TRIBUN-BALI.COM, NEGARA - Program Sarana Asimilasi dan Edukasi (SAE) di Rutan Kelas IIB Negara, Jembrana, sudah berjalan dalam beberapa tahun terakhir.
Salah satu garapan dari Warga Binaan Pemasyarakatan (WBP) adalah produksi kerajinan alat musik bernama Kalimba.
Dalam sehari, dua hari pengerjaan, mereka ditarget menyelesaikan sedikitnya 200 pcs alat musik berbahan dasar batok kelapa ini.
Selain penggarapan kerajinan alat musik, program SAE di Rutan Negara ini memiliki banyak Pokja pembinaan.
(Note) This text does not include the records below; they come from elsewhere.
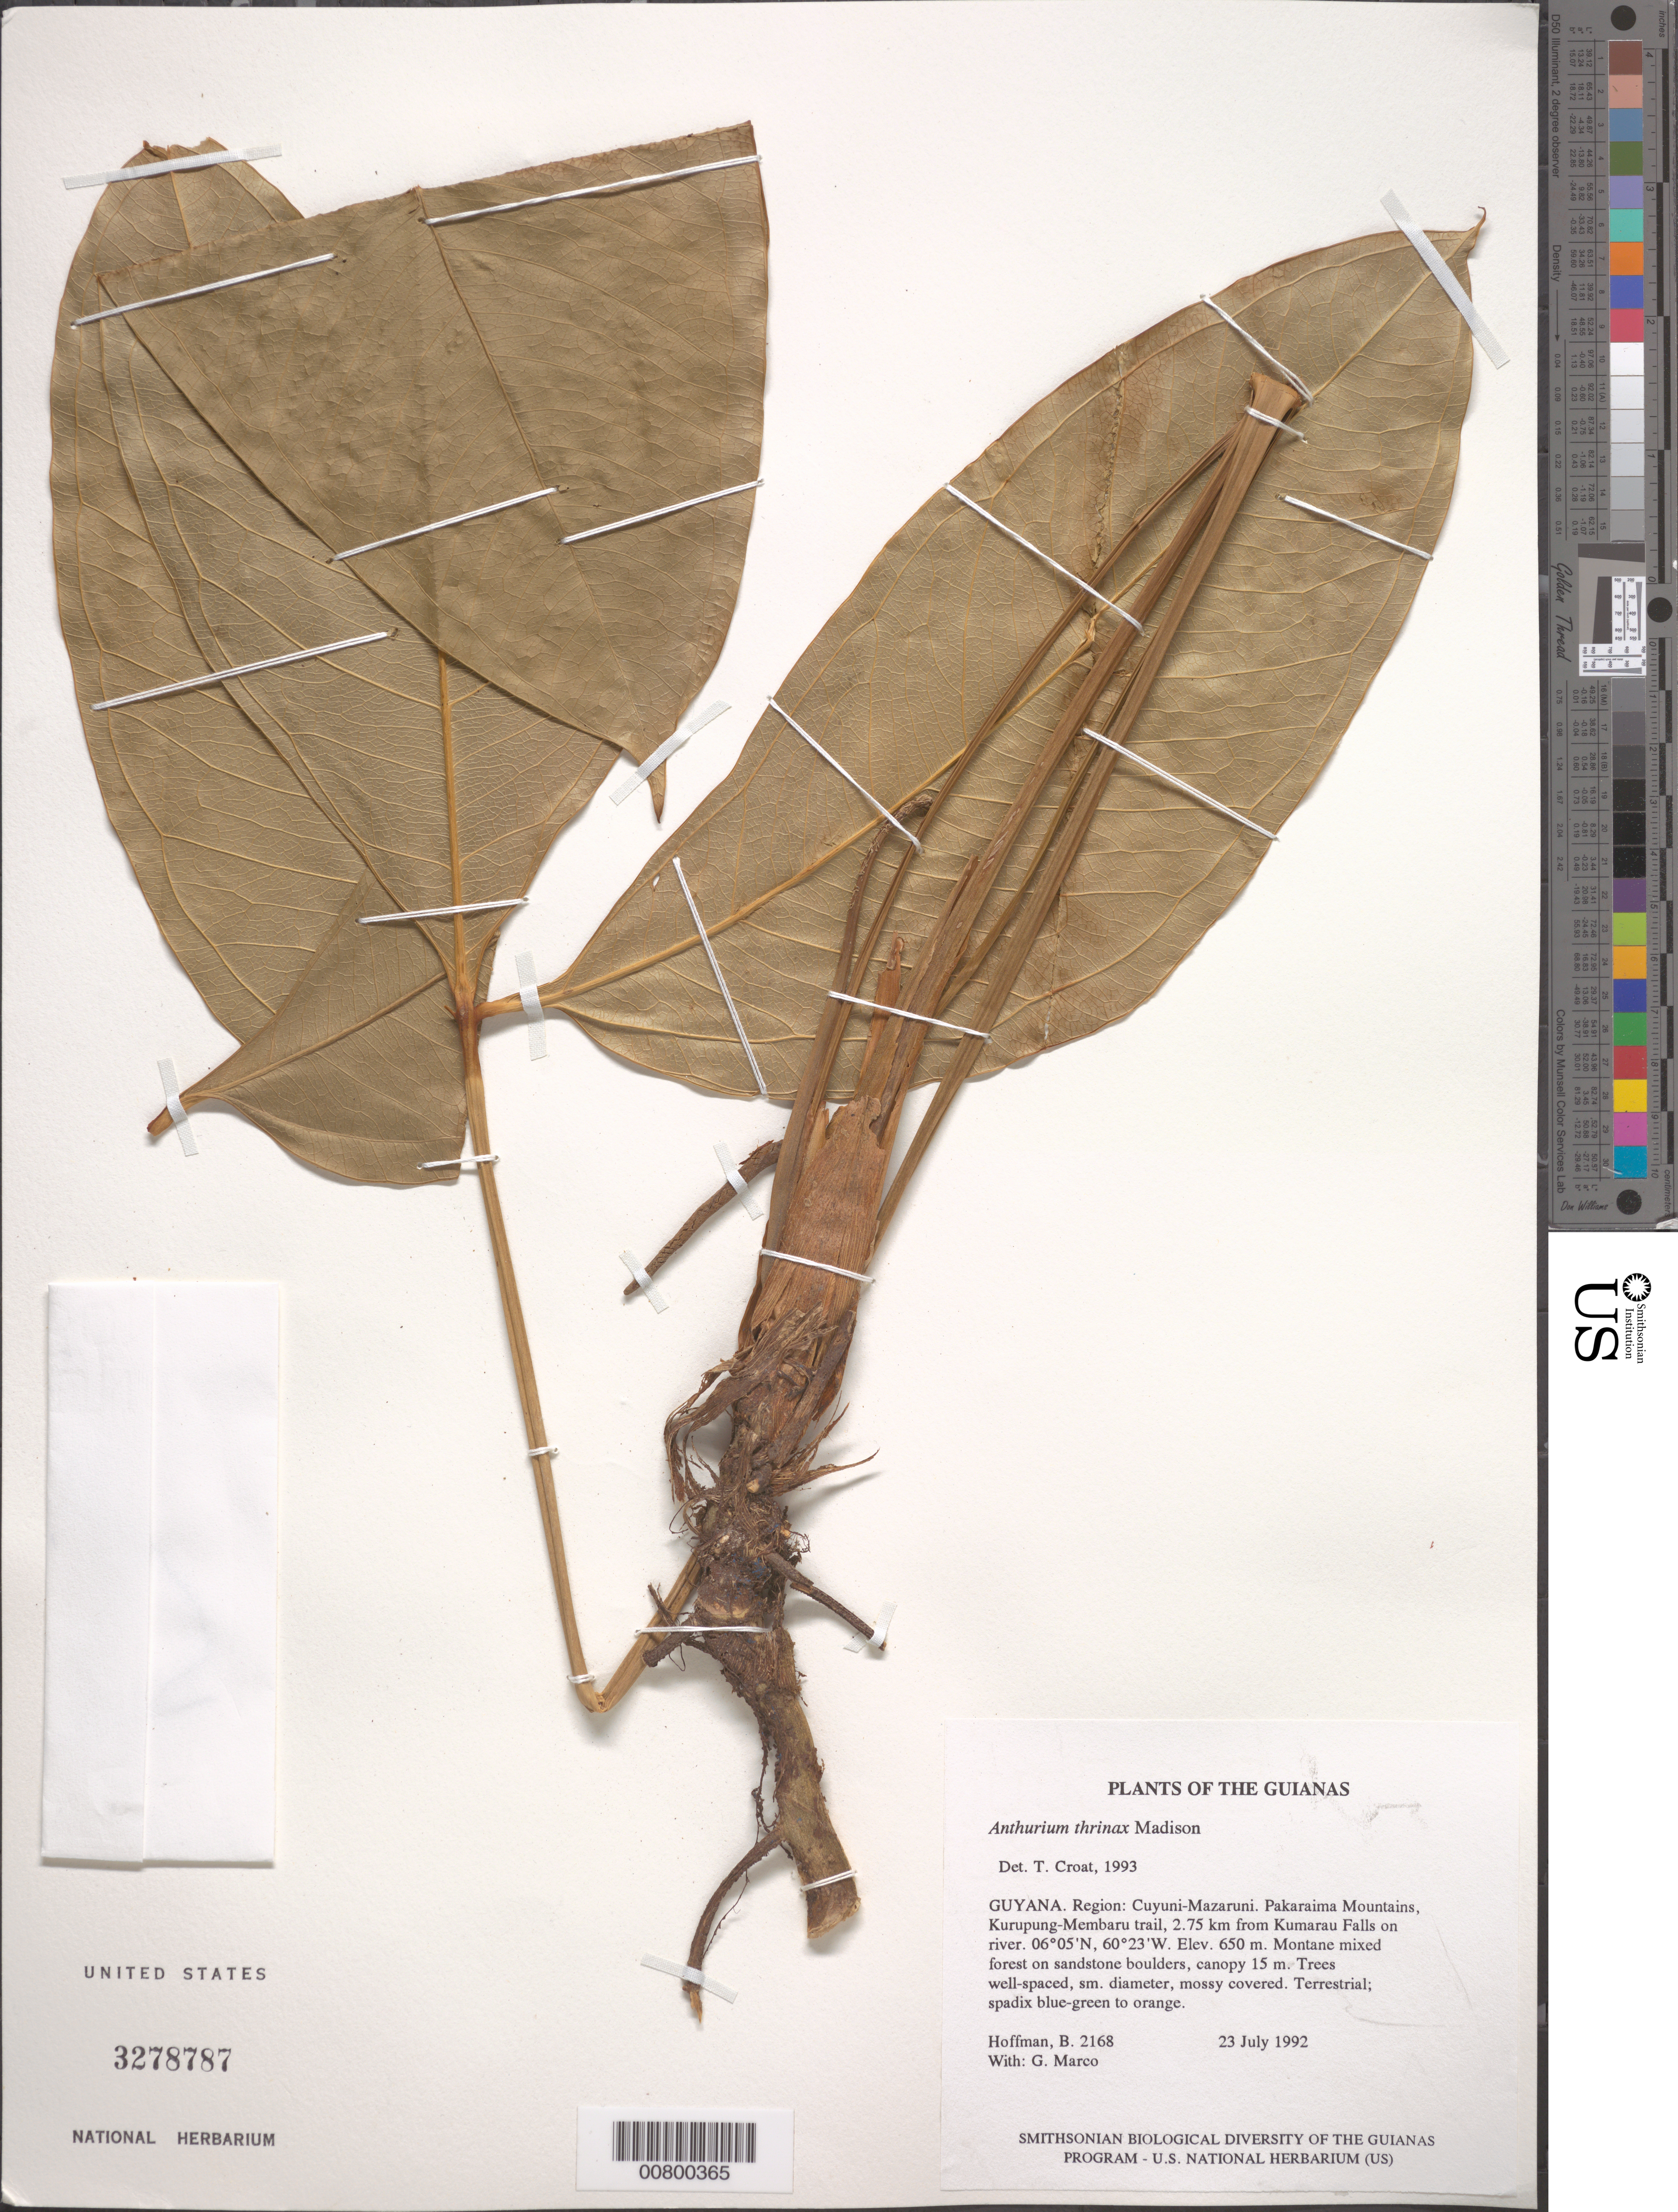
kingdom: Plantae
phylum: Tracheophyta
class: Liliopsida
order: Alismatales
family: Araceae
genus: Anthurium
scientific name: Anthurium thrinax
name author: Madison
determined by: Croat, Thomas B., Missouri Botanical Garden (MO)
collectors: B. Hoffman & G. Marco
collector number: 2168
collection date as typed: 23 July 1992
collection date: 1992-07-23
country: Guyana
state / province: Cuyuni-Mazaruni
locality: Pakaraima Mountains, Kurupung-Membaru trail, 2.75 km WSW from Kumarau Falls on Kurupung River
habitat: Montane mixed forest on sandstone boulders, canopy 15 m. Trees well-spaced, sm. diameter, mossy covered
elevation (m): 650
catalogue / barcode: US 3278787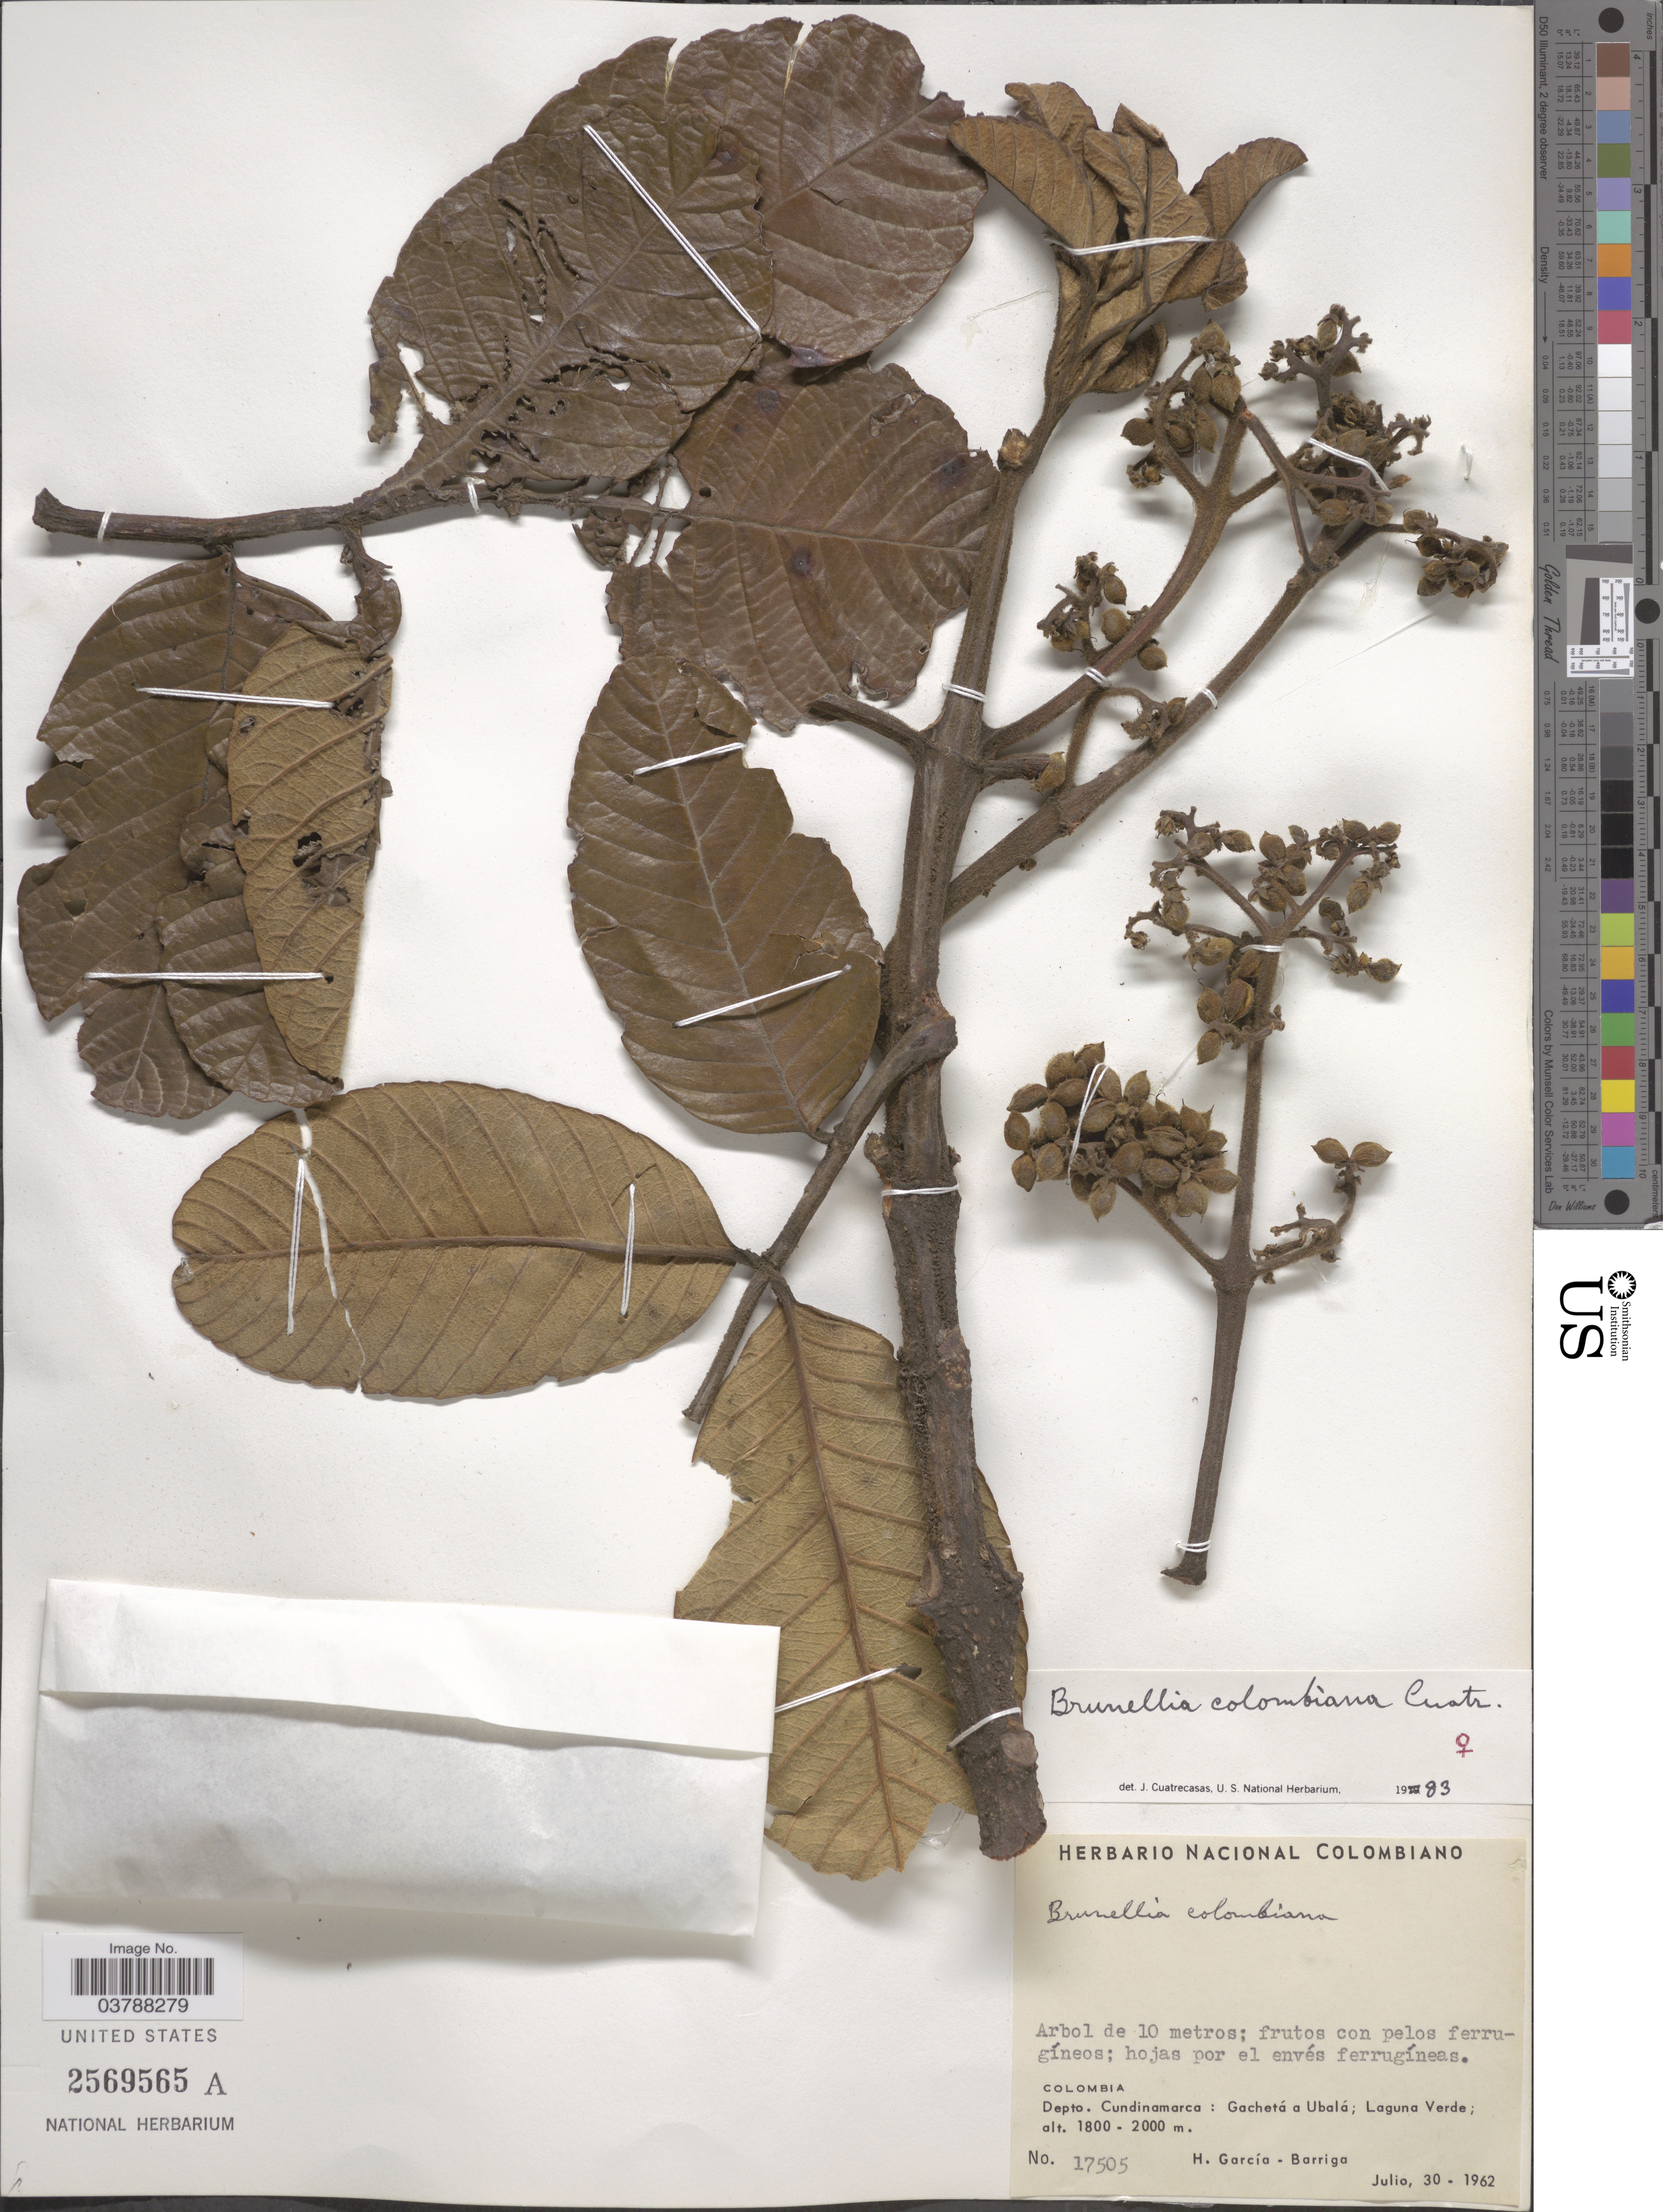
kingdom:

Baca juga: Panen Peternakan Rutan Kelas IIB Negara Disumbangkan ke Wilayah Terdampak Bencana Sumatera
Mulai dari kategori industri manufaktur yakni kerajinan batok (kalimba) dan mebel.
Kemudian ada kategori Agribisnis yang khusus bekerja di peternakan kambing, sapi, babi, hingga berbagai jenis unggas.
Serta kategori perikanan dan hortikultura seperti budidaya lele, gurami, perkebunan, dan lainnya.
Kasubsi Pelayanan Tahanan (Yantah) Rutan Kelas IIB Negara, Nyoman Tulus menjelaskan, penggarapan alat musik Kalimba ini dilakukan sesuai kerja sama yang dilakukan pihak Rutan Negara dengan pihak ketiga.
Kemudian warga binaan yang dilibatkan mengerjakannya di lokasi program Sarana Asimilasi dan Edukasi (SAE) di Rutan.
"Kami hanya membuat barang setengah jadi, nanti akan dilanjutkan oleh mereka (pihak ketiga). Mulai dari melukisnya dan serta alat (nada) musiknya," jelas Nyoman Tulus saat dikonfirmasi, Selasa 27 Januari 2026.
Dia menyebutkan, yang bekerja khusus atau melakukan penggarapan alat musik Kalimba tersebut sebanyak empat orang. Mereka sudah bekerja dalam setahun belakangan ini.
Di setiap harinya, mereka selalu melakukannya dengan teliti.
Mulai dari pemilihan batok kelapa berkualitas, pengamplasan, hingga tahap finishing awal.
Meski dilakukan di dalam jeruji besi, produktivitas para warga binaan ini tergolong tinggi.
"Dalam sehari, dua hari kita bisa ditarget sebanyak 200 pcs. Itu tergantung dari pihak ketiga. Karena kita hanya menggarap setengah jadinya saja," sebutnya.
Selanjutnya, kata dia, pihak ketiga bakal mengambil hasil garapan WBP untuk dilakukan finishing seperti melukis hingga mengisi nada musiknya pada alat berbahan dasar batok kelapa tersebut.
"Barang ini (kalimba) bakal diekspor ke Africa. Kami tentunya sangat bangga bisa dilibatkan dan bisa memberi sumbangsih bagi kerajinan yang digarap bahkan sampai dijual di luar negeri," tandasnya.